TRAVAIL DEMANDÉ => Recopiez l'entretien depuis « Lors de notre » jusqu'à « travers le monde. » inclus, en substituant « parcours » à « itinéraire ».

TEXTE FOURNI =>
################
Isabelle Bondant & Théo Zerbib sont deux jeunes de 24 ans diplômés du master en formulation à l’ISIPCA, passionnés de matières premières et de voyage. A l’issue de l‘obtention de leur diplôme, ils ont décidé de partir à la découverte des producteurs de matières premières naturelles de la parfumerie, dans le cadre d’un projet personnel : Nose on the Road. Interrompus dans leur élan par la crise sanitaire, ils racontent leur périple.

Comment est venue l’idée de ce projet ?

Lors de notre formation au sein de l’ISIPCA, cela nous est venu comme une évidence. En effet, nous avions la volonté d’approfondir nos connaissances sur les matières premières naturelles. Nous souhaitions nous rendre sur le terrain afin de comprendre les enjeux des producteurs, échanger avec eux et également sentir les matières premières dans leur milieu naturel avant leur extraction.

Vous avez fait vos économies ou un partenaire vous a accompagnés ?

Ce projet est auto-financé grâce à nos économies faites sur ces dernières années. D’être indépendants nous a permis d’avoir une véritable flexibilité dans l’organisation de notre itinéraire. En revanche, nous avons eu la chance d’avoir des entreprises qui nous on fait confiance et qui nous ont permis d’entrer en contact plus facilement avec les producteurs et qui nous ont accueillis dans leurs différentes filiales à travers le monde.

Partis en 2019, vous avez entamé un voyage olfactif d’un an à travers le monde : où en êtes-vous en ce début 2021 ?

Cela a été compliqué de rentrer brutalement mi-2020 suite à la crise sanitaire mondiale. Mais nos découvertes ont été si riches que nous avons toujours des articles à écrire. En ce début 2021, nous continuons d’être actifs sur notre site web et également par le biais de nos newsletters. Nous avons aussi de nouveaux projets en cours comme un podcast et plusieurs conférences.

Votre objectif de départ était de « sentir, rencontrer, s’ouvrir » : dans quel but ?
################
DONNÉES D'ENTRÉE =>
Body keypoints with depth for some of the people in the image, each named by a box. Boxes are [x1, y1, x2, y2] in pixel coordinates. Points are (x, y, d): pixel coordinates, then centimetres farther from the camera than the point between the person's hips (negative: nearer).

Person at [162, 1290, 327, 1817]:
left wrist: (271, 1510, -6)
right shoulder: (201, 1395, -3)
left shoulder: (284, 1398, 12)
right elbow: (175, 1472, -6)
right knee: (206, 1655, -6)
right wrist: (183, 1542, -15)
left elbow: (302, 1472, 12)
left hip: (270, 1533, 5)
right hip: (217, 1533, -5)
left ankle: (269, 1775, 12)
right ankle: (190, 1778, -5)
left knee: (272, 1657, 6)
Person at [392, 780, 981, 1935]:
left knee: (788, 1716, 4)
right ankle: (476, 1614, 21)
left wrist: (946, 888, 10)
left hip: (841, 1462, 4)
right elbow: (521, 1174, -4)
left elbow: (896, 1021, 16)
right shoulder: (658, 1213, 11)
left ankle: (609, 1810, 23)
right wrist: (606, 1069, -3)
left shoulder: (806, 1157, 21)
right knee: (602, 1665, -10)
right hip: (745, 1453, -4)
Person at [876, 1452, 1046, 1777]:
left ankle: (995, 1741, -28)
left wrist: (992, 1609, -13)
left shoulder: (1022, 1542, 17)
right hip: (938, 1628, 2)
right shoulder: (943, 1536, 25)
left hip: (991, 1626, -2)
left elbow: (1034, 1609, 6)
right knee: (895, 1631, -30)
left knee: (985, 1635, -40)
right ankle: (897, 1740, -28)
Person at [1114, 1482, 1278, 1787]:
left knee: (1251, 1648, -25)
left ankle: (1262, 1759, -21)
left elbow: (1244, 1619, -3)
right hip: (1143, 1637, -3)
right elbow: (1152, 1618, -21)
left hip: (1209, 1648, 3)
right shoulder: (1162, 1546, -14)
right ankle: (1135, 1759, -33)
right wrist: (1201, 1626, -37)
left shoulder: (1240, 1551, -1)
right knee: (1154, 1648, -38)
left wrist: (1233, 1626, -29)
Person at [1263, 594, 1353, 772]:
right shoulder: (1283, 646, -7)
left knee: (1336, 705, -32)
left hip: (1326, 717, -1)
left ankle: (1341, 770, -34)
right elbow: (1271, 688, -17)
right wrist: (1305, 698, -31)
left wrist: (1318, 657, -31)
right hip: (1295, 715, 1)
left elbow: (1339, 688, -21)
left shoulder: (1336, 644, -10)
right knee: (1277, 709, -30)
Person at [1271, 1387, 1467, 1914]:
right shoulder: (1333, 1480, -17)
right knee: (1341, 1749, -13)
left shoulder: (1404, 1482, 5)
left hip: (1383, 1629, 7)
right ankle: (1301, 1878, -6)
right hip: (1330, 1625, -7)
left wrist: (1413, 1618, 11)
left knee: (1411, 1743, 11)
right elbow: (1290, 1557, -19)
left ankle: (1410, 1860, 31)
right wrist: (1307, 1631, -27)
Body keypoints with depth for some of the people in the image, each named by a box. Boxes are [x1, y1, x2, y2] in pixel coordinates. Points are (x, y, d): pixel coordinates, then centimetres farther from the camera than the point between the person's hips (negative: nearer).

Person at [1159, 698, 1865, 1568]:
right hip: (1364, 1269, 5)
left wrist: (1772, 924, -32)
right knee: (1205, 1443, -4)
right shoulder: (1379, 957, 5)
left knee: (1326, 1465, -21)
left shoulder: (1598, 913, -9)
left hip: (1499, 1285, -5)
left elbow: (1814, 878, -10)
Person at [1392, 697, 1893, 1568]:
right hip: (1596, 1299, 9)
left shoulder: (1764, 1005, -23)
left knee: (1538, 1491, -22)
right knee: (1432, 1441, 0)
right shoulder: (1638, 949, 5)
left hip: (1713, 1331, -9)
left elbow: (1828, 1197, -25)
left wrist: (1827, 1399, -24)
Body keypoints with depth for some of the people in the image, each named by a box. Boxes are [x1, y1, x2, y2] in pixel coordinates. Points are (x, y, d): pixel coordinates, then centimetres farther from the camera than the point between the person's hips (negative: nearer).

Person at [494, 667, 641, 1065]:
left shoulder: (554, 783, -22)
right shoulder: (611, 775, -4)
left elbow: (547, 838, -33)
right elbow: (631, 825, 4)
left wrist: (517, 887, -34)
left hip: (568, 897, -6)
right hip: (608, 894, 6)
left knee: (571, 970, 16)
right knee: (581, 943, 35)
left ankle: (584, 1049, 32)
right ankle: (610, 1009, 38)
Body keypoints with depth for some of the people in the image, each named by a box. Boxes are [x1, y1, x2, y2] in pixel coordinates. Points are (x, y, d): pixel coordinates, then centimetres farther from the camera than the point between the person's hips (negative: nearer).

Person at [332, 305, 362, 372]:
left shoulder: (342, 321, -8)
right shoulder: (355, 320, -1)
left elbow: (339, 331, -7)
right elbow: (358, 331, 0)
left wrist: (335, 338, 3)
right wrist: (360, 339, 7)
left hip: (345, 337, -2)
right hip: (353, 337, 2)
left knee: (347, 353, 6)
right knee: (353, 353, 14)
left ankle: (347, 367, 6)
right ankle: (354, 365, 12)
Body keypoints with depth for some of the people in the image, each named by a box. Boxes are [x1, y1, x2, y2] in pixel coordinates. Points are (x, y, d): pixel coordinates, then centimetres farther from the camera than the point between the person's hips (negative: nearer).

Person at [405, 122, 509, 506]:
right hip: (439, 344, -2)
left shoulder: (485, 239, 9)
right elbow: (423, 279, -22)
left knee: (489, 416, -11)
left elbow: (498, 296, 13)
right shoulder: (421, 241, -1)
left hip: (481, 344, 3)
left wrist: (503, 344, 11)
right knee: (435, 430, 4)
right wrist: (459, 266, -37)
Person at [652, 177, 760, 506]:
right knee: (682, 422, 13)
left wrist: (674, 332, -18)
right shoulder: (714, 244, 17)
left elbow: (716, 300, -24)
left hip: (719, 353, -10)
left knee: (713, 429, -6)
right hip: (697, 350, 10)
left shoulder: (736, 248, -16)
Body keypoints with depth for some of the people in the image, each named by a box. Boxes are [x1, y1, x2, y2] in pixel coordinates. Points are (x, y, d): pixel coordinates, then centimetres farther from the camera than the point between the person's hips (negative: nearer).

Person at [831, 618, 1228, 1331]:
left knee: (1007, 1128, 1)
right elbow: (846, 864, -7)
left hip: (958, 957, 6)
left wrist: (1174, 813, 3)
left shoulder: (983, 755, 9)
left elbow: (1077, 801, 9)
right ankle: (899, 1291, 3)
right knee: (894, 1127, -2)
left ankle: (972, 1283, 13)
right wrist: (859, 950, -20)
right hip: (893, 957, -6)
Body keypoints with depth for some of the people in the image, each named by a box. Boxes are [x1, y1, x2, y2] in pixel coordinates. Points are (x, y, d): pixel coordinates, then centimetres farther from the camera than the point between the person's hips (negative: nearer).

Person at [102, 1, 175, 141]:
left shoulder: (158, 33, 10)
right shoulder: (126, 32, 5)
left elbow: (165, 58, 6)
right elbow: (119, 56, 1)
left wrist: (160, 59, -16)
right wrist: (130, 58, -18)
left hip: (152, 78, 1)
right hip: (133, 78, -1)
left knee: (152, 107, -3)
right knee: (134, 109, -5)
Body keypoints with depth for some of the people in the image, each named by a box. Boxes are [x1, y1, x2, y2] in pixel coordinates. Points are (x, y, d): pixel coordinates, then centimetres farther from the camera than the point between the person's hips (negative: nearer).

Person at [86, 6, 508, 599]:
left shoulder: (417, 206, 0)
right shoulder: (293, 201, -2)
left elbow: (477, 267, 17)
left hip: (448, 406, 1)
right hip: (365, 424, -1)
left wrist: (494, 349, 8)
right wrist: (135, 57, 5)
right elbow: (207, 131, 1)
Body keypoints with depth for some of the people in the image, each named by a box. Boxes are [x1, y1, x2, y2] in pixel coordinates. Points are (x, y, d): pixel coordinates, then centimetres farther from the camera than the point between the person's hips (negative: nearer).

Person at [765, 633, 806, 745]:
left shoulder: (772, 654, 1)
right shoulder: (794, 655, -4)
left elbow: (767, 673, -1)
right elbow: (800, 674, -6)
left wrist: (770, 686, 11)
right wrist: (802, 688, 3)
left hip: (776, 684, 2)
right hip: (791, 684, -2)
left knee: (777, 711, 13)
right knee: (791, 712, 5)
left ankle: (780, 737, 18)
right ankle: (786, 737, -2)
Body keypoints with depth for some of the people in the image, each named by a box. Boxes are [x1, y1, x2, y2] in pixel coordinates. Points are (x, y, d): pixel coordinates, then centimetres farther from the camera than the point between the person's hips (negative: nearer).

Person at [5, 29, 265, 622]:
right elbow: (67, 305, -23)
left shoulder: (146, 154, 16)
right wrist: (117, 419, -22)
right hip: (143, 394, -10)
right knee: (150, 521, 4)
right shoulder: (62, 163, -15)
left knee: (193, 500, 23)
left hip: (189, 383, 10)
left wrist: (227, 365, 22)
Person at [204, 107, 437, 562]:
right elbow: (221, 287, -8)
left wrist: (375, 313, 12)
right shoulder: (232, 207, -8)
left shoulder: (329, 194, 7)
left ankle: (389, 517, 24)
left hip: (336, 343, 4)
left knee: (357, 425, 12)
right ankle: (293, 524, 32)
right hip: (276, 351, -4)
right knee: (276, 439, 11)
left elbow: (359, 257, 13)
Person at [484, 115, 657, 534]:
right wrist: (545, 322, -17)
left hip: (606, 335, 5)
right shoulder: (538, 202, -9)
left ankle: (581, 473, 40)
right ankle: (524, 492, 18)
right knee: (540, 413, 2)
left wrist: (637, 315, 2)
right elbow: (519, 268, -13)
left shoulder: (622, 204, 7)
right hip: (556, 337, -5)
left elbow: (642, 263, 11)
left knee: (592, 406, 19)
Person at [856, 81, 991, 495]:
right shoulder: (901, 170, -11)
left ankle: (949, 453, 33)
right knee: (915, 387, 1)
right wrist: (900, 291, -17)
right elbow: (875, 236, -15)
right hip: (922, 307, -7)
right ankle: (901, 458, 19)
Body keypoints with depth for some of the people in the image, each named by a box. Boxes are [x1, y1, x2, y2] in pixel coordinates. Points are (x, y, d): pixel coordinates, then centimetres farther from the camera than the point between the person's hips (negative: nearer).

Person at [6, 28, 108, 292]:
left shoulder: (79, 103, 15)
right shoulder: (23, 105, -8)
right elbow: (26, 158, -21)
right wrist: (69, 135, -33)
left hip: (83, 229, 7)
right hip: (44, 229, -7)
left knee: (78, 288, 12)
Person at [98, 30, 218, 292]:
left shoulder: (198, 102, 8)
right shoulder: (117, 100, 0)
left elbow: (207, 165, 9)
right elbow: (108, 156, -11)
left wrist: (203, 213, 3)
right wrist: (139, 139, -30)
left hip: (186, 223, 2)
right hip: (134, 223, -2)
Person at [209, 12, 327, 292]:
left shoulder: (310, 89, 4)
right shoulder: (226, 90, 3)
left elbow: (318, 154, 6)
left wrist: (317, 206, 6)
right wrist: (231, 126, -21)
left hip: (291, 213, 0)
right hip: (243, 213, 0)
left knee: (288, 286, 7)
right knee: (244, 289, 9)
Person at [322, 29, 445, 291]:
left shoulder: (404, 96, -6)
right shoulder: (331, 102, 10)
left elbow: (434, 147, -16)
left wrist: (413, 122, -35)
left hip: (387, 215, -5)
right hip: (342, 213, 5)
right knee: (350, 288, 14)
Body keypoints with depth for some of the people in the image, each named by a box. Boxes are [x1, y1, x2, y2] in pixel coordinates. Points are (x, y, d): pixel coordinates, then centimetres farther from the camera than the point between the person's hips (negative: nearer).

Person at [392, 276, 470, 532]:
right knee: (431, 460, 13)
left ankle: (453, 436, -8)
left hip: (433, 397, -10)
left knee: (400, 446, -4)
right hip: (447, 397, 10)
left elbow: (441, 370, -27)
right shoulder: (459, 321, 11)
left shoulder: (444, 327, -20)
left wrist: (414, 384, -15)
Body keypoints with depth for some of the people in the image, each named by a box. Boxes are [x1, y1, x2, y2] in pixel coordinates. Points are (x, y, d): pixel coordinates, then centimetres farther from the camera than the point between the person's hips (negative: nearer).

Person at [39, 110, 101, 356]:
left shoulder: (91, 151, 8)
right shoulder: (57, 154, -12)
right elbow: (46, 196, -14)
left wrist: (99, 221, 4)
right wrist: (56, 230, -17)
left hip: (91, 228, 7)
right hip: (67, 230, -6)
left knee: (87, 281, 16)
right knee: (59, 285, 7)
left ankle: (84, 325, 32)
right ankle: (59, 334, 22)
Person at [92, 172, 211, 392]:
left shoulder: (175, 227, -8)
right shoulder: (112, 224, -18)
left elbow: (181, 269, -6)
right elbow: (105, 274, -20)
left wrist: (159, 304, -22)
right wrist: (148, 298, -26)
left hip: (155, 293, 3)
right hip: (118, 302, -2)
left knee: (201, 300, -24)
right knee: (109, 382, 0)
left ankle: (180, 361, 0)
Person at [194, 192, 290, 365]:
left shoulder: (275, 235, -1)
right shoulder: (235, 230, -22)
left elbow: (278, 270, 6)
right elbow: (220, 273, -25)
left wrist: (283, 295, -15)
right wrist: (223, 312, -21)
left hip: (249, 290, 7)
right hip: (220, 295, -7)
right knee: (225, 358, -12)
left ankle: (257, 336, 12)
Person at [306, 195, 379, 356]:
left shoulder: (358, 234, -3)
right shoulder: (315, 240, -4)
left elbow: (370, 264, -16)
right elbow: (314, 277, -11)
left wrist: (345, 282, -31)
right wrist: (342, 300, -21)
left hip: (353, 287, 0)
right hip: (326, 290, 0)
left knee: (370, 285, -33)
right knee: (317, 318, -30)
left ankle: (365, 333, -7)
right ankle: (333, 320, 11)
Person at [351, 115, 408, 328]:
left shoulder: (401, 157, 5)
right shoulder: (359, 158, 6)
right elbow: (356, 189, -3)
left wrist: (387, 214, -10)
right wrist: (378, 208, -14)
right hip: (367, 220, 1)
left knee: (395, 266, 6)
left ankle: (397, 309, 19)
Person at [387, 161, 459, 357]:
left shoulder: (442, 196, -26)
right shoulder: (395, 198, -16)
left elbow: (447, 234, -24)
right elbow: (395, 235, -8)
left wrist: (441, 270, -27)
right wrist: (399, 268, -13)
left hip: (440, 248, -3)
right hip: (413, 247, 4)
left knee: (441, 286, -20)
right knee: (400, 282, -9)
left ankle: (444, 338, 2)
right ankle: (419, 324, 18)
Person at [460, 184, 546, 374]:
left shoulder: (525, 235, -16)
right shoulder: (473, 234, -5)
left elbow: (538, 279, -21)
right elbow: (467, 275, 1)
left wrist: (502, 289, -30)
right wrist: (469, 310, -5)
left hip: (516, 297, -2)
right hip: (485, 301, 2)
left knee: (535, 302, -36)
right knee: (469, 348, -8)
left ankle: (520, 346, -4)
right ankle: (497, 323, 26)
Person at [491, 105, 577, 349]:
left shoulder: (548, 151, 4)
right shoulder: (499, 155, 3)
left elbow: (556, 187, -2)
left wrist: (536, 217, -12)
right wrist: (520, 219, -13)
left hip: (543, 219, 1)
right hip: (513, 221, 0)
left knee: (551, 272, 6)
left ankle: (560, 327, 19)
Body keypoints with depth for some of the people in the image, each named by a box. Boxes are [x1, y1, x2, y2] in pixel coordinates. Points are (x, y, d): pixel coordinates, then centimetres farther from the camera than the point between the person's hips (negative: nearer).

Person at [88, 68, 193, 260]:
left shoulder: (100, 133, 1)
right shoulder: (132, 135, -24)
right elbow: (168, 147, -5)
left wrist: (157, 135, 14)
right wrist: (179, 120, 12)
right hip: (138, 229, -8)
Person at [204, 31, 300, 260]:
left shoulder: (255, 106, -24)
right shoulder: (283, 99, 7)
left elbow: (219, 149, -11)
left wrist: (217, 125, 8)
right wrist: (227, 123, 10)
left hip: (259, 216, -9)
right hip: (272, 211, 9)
################
RÉPONSE CI-DESSOUS =>
Lors de notre formation au sein de l’ISIPCA, cela nous est venu comme une évidence. En effet, nous avions la volonté d’approfondir nos connaissances sur les matières premières naturelles. Nous souhaitions nous rendre sur le terrain afin de comprendre les enjeux des producteurs, échanger avec eux et également sentir les matières premières dans leur milieu naturel avant leur extraction.

Vous avez fait vos économies ou un partenaire vous a accompagnés ?

Ce projet est auto-financé grâce à nos économies faites sur ces dernières années. D’être indépendants nous a permis d’avoir une véritable flexibilité dans l’organisation de notre parcours. En revanche, nous avons eu la chance d’avoir des entreprises qui nous on fait confiance et qui nous ont permis d’entrer en contact plus facilement avec les producteurs et qui nous ont accueillis dans leurs différentes filiales à travers le monde.